For architects, for whom creating value is a painstaking and time-consuming process, it is astonishing to understand that a handful of stones can entirely erase a building’s worth. Architects, though, might help increase the value of these recovered materials by simply using them in their buildings. “Because, if you’ve got demand,” states Dewerse, “then recovery is a no-brainer.” This will require a shift. Many recovered materials are flawless, but one of the tasks facing designers who want to participate in the circular economy is to set aside the ‘hygiene’ obsession that defined modernism and to develop architectural languages that can absorb imperfection: materials with patina; surfaces that tell stories; and history that is visible.

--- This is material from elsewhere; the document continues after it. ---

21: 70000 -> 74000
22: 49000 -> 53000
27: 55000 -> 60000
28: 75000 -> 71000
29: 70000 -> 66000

The range and volume of houses they are dealing with has given Dewerse and LeRoy-Dyson an understanding of the many ways in which designers are unwittingly generating huge future liabilities. One problem they emphasise is the use of polystyrene, particularly through the very common practice of constructing concrete floors over pods or slabs of polystyrene. As noted above, demolition concrete can be fairly easily recycled but, when polystyrene enters the mix, it becomes a contaminant — pieces blow around deconstruction sites, and it takes considerable effort to remove it before the concrete itself can be recycled. “We reckon it’s costing us more to get rid of polystyrene-embedded concrete pads than it costs to build the pads in the first place.” They cite a recent example of a 230m2 house with a waffle slab containing polystyrene pods — the cost of removing and disposing of the slab alone was $46,000. “It wouldn’t surprise me if it cost $46,000 to put that pad down.”

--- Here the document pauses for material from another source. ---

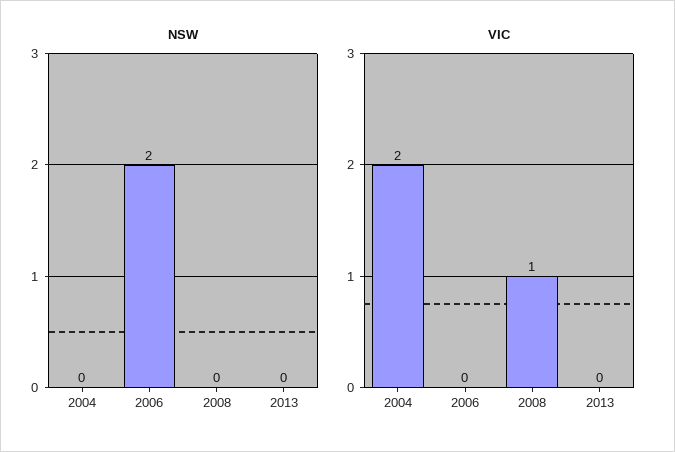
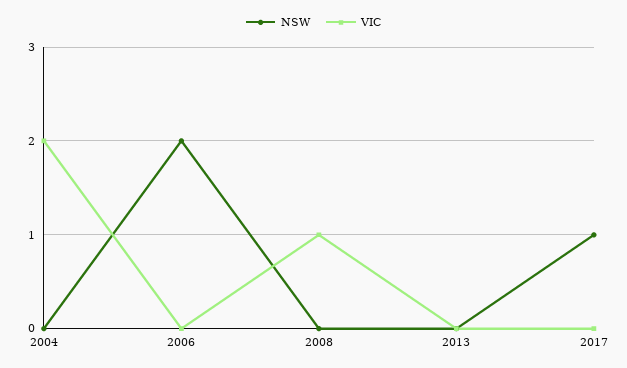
NSW, 2017: none -> 1
VIC, 2017: none -> 0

The scale of Dewerse and LeRoy-Dyson’s undertaking and their methodical approach mean their project can serve as a pilot study for what will be an ongoing challenge in Aotearoa. The project is the subject of a study by Paola Boarin, Mike Davis and Alessandro Premier, staff at Te Pare School of Architecture and Planning at Waipapa Taumata Rau University of Auckland. Working as part of an international research consortium, they are seeking to understand the houses as a region-wide ‘urban mine’ from which resources can be extracted over time. They will carry out detailed modelling to develop an accurate understanding of the materials available within various types of house and at the various levels of the re-use hierarchy — in effect, they are backfilling the science and economics on the personal expertise Dewerse and LeRoy-Dyson deploy through the RRS. By extrapolating this information to the whole region, the academics hope to optimise the use of the stream of resources that can be expected as climate change takes its inevitable toll.

Architecture NZ and ArchitectureNow will report further on Dewerse and LeRoy-Dyson’s project in upcoming issues, hoping to share the lessons architects might learn.